Em coletiva de imprensa neste domingo, na Casa do Livro e da Literatura Infantil, em Olinda, Antônio Campos, curador da Festa Literária Internacional de Pernambuco (Fliporto), avaliou a edição de 2012 como positiva, destacando a importância da proximidade do público com o evento. Como de praxe, o curador também anunciou o tema da Fliporto 2013: “A literatura é um jogo”.

Em 2013, a festa vai fazer um diálogo entre a literatura, os games e os esportes, tendo em vista os eventos como a Copa do Mundo e as Olimpíadas. O objetivo da organização do evento é expandir a relação com a tecnologia também.

BALANÇO

Em 2012, a Fliporto teve um publico médio de 90 mil pessoas, segundo os dados da Polícia Militar. Um total de R$ 20 milhões foi movimentado nestes quatro dias de eventos, no Estado, de acordo com a Secretaria de Turismo de Pernambuco.

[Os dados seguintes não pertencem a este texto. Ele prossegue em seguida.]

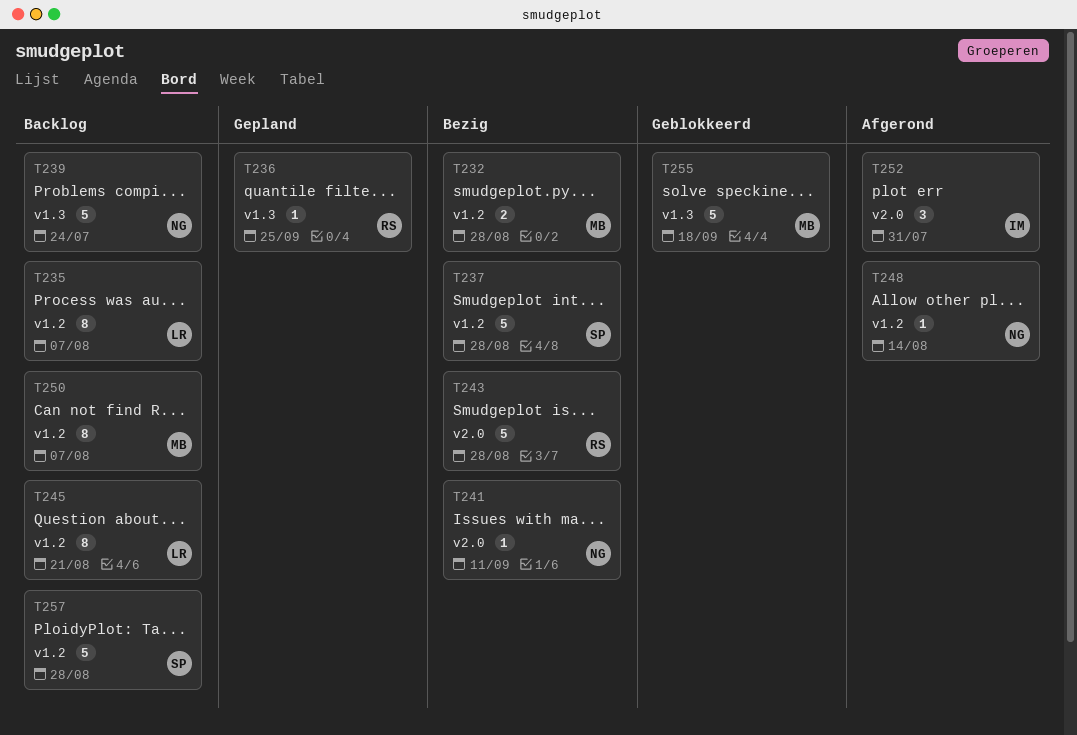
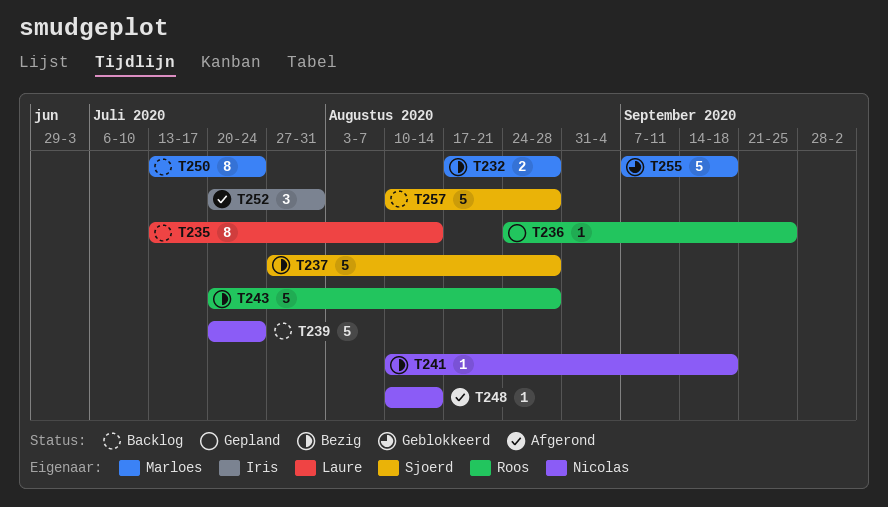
T235, due: Aug 7 -> Aug 14
T241, due: Sep 11 -> Sep 18
T245: present -> none
T250, due: Aug 7 -> Jul 24

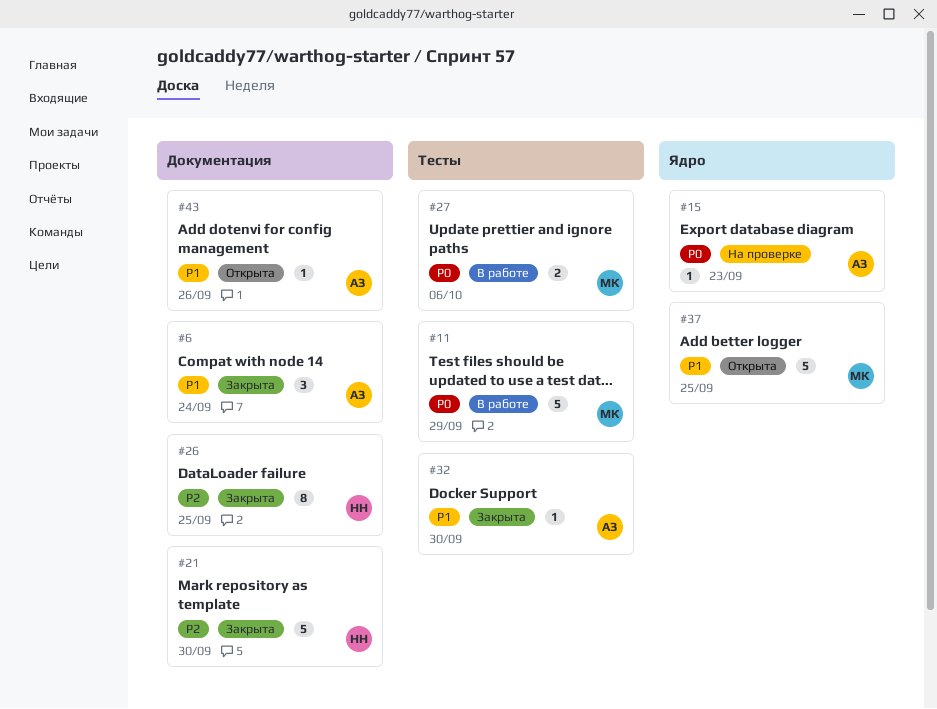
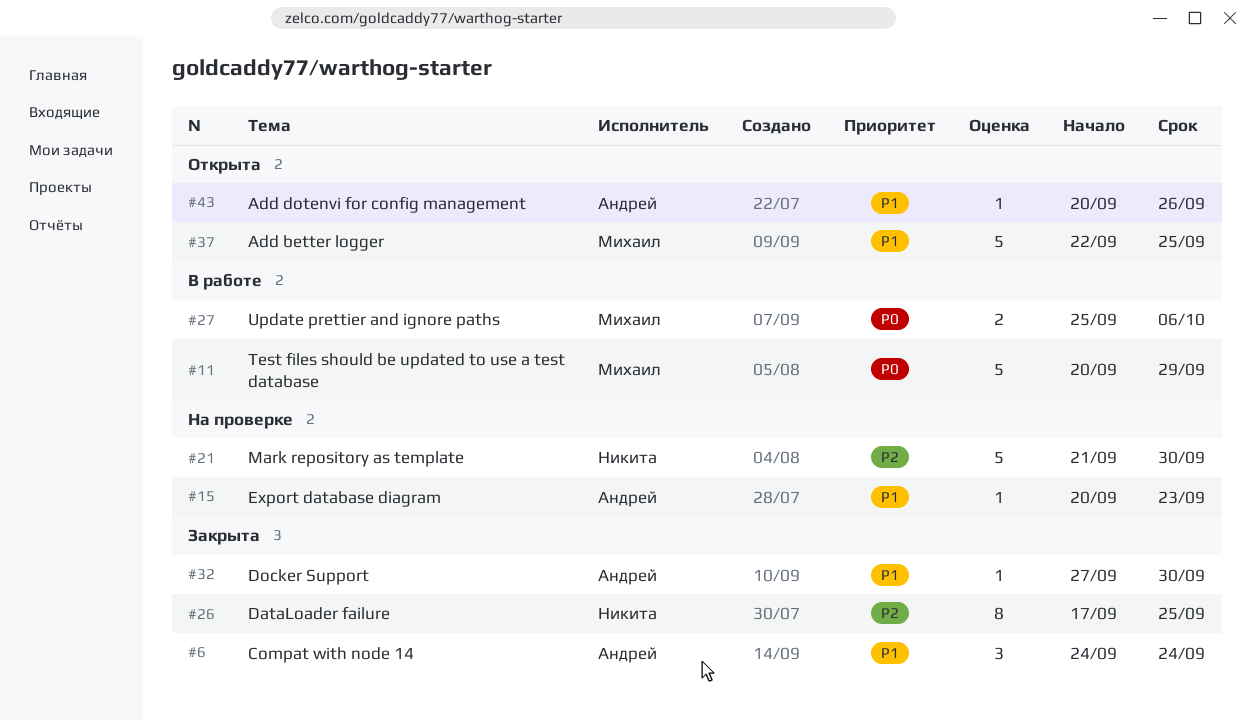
#15, priority: P0 -> P1
#21, status: Закрыта -> На проверке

A equipe da Fliporto destacou o sucesso da terceira Feira do Livro, onde aconteceram mesas de autógrafos, como a com o moçambicano Mia Couto, que assinou cerca de 400 livro, em três horas, na sexta-feira. “Outro destaque também foi a abertura com Maria Bethânia, que lotou o auditório”, completou Antônio Campos.

Alguma mudanças também vão ser repensadas no próximo ano, a exemplo do espaço Solar da Marquesa. “Lá não vão mais poder acontecer lançamentos”, disse o curador. Para Antônio, houve desencontro na programação.